DIRECTIVE
Go through the material below, find each line with the word "rang", and copy those lines.

DATA
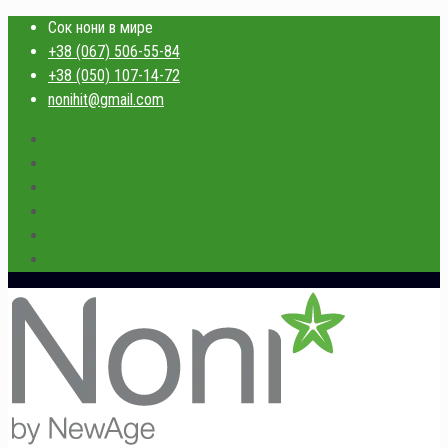
Сок нони в мире
+38 (067) 506-55-84
+38 (050) 107-14-72
nonihit@gmail.com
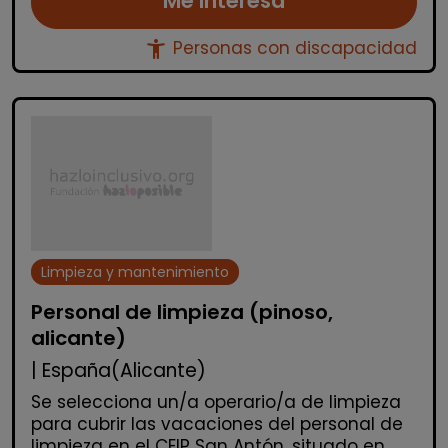
Me interesa
accessibility_new
Personas con discapacidad
Limpieza y mantenimiento
Personal de limpieza (pinoso,
alicante)
| España(Alicante)
Se selecciona un/a operario/a de limpieza
para cubrir las vacaciones del personal de
limpieza en el CEIP San Antón, situado en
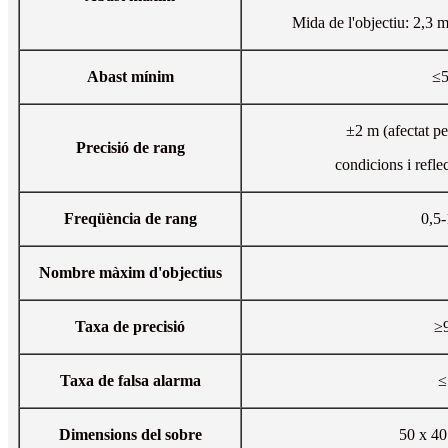
Mida de l'objectiu: 2,3 m
Abast mínim
≤
±2 m (afectat pe
Precisió de rang
condicions i reflec
Freqüència de rang
0,5
Nombre màxim d'objectius
Taxa de precisió
≥
Taxa de falsa alarma
≤
Dimensions del sobre
50 x 4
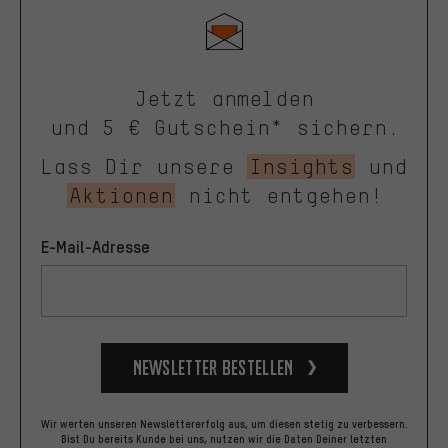
Jetzt anmelden
und 5 € Gutschein* sichern.
Lass Dir unsere
Insights
und
Aktionen
nicht entgehen!
E-Mail-Adresse
Newsletter bestellen
Wir werten unseren Newslettererfolg aus, um diesen stetig zu verbessern.
Bist Du bereits Kunde bei uns, nutzen wir die Daten Deiner letzten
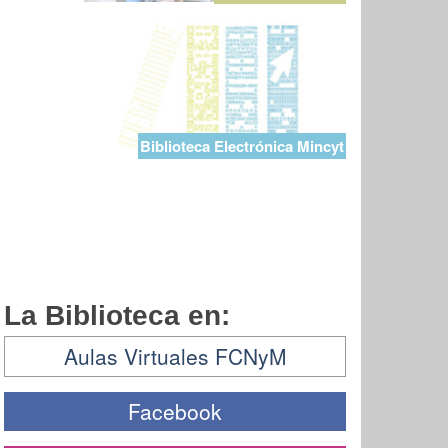
Biblioteca Electrónica Mincyt
La Biblioteca en:
Aulas Virtuales FCNyM
Facebook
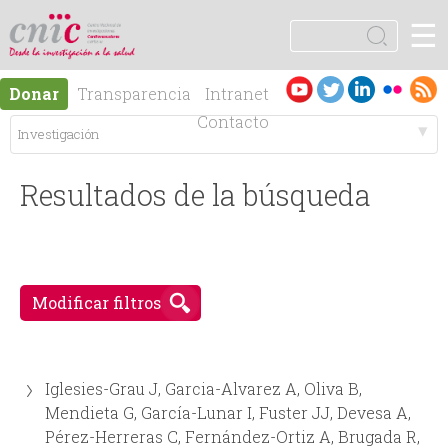
Jump to navigation
☰
logotipo
B
u
F
s
Es
En
Donar
Transparencia
Intranet
c
o
pa
gli
Contacto
a
ño
sh
r
M
r
l
Resultados de la búsqueda
e
m
n
u
ú
Modificar filtros
l
p
a
Iglesies-Grau J, Garcia-Alvarez A, Oliva B,
r
r
Mendieta G, García-Lunar I, Fuster JJ, Devesa A,
Pérez-Herreras C, Fernández-Ortiz A, Brugada R,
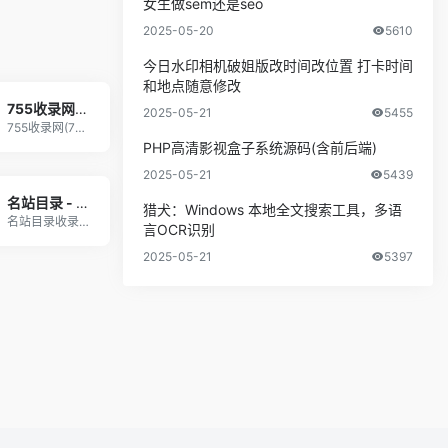
女生做sem还是seo
2025-05-20
5610
今日水印相机破姐版改时间改位置 打卡时间
和地点随意修改
755收录网_分类目录网_免费网站目录_网站收录_网址提交_免费收录网站
2025-05-21
5455
755收录网(755t.cnn)分类目录，免费收
PHP高清影视盒子系统源码(含前后端)
2025-05-21
5439
名站目录 - 自动秒收录
猎犬：Windows 本地全文搜索工具，多语
名站目录收录国内外、各行业优秀网站,分类整理和分
言OCR识别
2025-05-21
5397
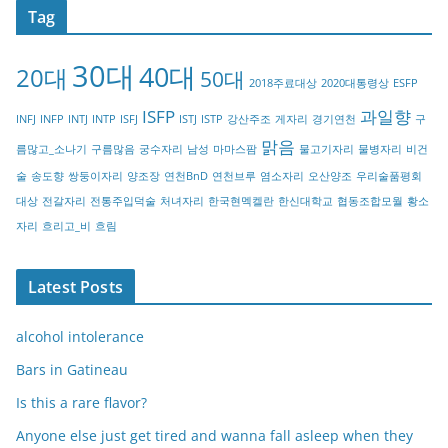
Tag
e
g
30대
40대
20대
o
50대
2018주료대상
2020대통령상
ESFP
r
ISFP
과일향
INFJ
INFP
INTJ
INTP
ISFJ
ISTJ
ISTP
강산주조
게자리
경기연천
구
y
맑음
름많고_소나기
구름많음
궁수자리
남성
마마스팜
물고기자리
물병자리
비건
술
송도향
쌍둥이자리
양조장
연천BnD
연천브루
염소자리
오산양조
우리술품평회
대상
전갈자리
전통주입덕술
처녀자리
한국현멕켈란
한신대학교
협동조합모월
황소
자리
흐리고_비
흐림
Latest Posts
alcohol intolerance
Bars in Gatineau
Is this a rare flavor?
Anyone else just get tired and wanna fall asleep when they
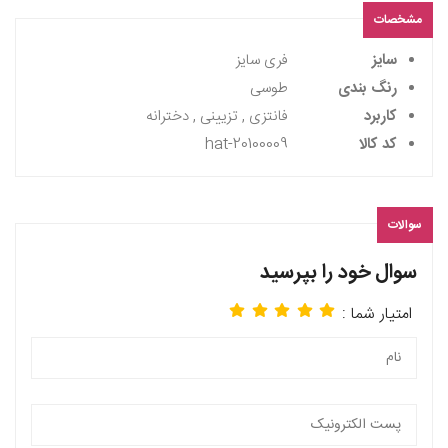
مشخصات
سایز
فری سایز
رنگ بندی
طوسی
کاربرد
فانتزی , تزیینی , دخترانه
کد کالا
hat-20100009
سوالات
سوال خود را بپرسید
امتیار شما :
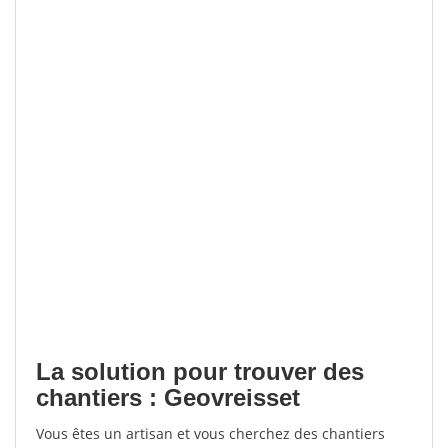
La solution pour trouver des
chantiers : Geovreisset
Vous êtes un artisan et vous cherchez des chantiers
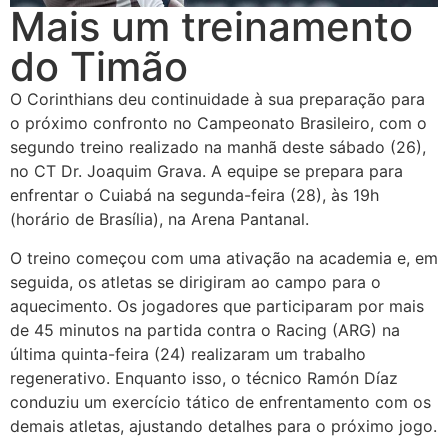
Mais um treinamento
do Timão
O Corinthians deu continuidade à sua preparação para
o próximo confronto no Campeonato Brasileiro, com o
segundo treino realizado na manhã deste sábado (26),
no CT Dr. Joaquim Grava. A equipe se prepara para
enfrentar o Cuiabá na segunda-feira (28), às 19h
(horário de Brasília), na Arena Pantanal.
O treino começou com uma ativação na academia e, em
seguida, os atletas se dirigiram ao campo para o
aquecimento. Os jogadores que participaram por mais
de 45 minutos na partida contra o Racing (ARG) na
última quinta-feira (24) realizaram um trabalho
regenerativo. Enquanto isso, o técnico Ramón Díaz
conduziu um exercício tático de enfrentamento com os
demais atletas, ajustando detalhes para o próximo jogo.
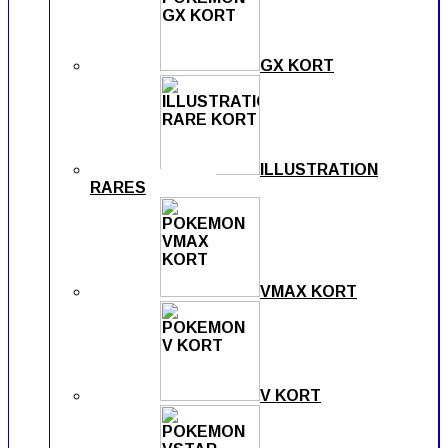
GX KORT
ILLUSTRATION
RARES
VMAX KORT
V KORT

EXERCISE RESPONSE
Precisió de rang
Freqüència de rang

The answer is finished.